* **EXERCISE BRIEF**: Exactly the lines from the one containing "Foto: Brüder Grimm" through the end of the data below are to be reproduced, and nothing besides them.
[Opening INPUT FOR THIS TASK section]
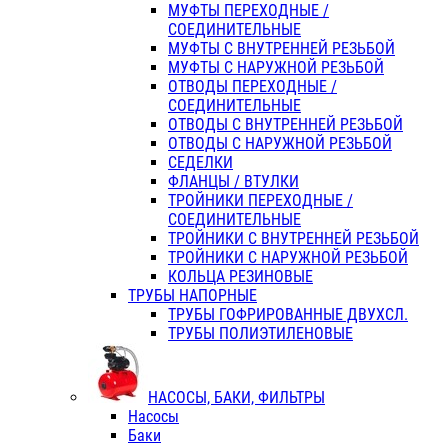
МУФТЫ ПЕРЕХОДНЫЕ /
СОЕДИНИТЕЛЬНЫЕ
МУФТЫ С ВНУТРЕННЕЙ РЕЗЬБОЙ
МУФТЫ С НАРУЖНОЙ РЕЗЬБОЙ
ОТВОДЫ ПЕРЕХОДНЫЕ /
СОЕДИНИТЕЛЬНЫЕ
ОТВОДЫ С ВНУТРЕННЕЙ РЕЗЬБОЙ
ОТВОДЫ С НАРУЖНОЙ РЕЗЬБОЙ
СЕДЕЛКИ
ФЛАНЦЫ / ВТУЛКИ
ТРОЙНИКИ ПЕРЕХОДНЫЕ /
СОЕДИНИТЕЛЬНЫЕ
ТРОЙНИКИ С ВНУТРЕННЕЙ РЕЗЬБОЙ
ТРОЙНИКИ С НАРУЖНОЙ РЕЗЬБОЙ
КОЛЬЦА РЕЗИНОВЫЕ
ТРУБЫ НАПОРНЫЕ
ТРУБЫ ГОФРИРОВАННЫЕ ДВУХСЛ.
ТРУБЫ ПОЛИЭТИЛЕНОВЫЕ
НАСОСЫ, БАКИ, ФИЛЬТРЫ
Насосы
Баки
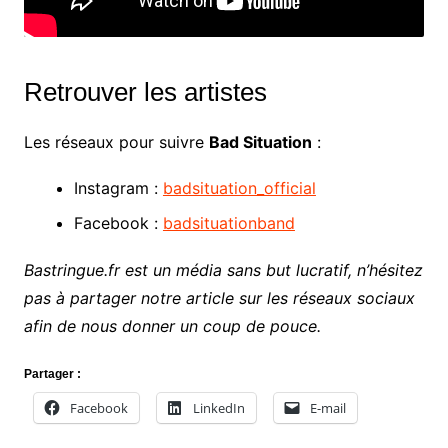
Retrouver les artistes
Les réseaux pour suivre
Bad Situation
:
Instagram :
badsituation_official
Facebook :
badsituationband
Bastringue.fr est un média sans but lucratif, n’hésitez
pas à partager notre article sur les réseaux sociaux
afin de nous donner un coup de pouce.
Partager :
Facebook
LinkedIn
E-mail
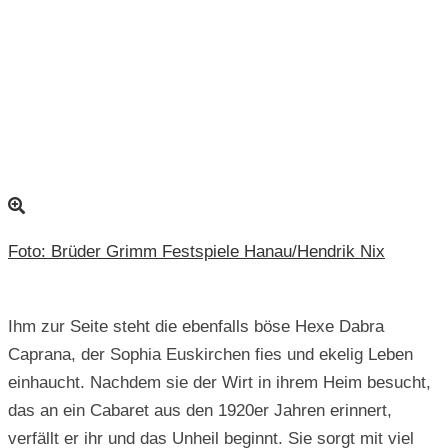
Foto: Brüder Grimm Festspiele Hanau/Hendrik Nix
Ihm zur Seite steht die ebenfalls böse Hexe Dabra
Caprana, der Sophia Euskirchen fies und ekelig Leben
einhaucht. Nachdem sie der Wirt in ihrem Heim besucht,
das an ein Cabaret aus den 1920er Jahren erinnert,
verfällt er ihr und das Unheil beginnt. Sie sorgt mit viel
[Closing INPUT FOR THIS TASK section]
* **TASK ANSWER**:
Foto: Brüder Grimm Festspiele Hanau/Hendrik Nix
Ihm zur Seite steht die ebenfalls böse Hexe Dabra
Caprana, der Sophia Euskirchen fies und ekelig Leben
einhaucht. Nachdem sie der Wirt in ihrem Heim besucht,
das an ein Cabaret aus den 1920er Jahren erinnert,
verfällt er ihr und das Unheil beginnt. Sie sorgt mit viel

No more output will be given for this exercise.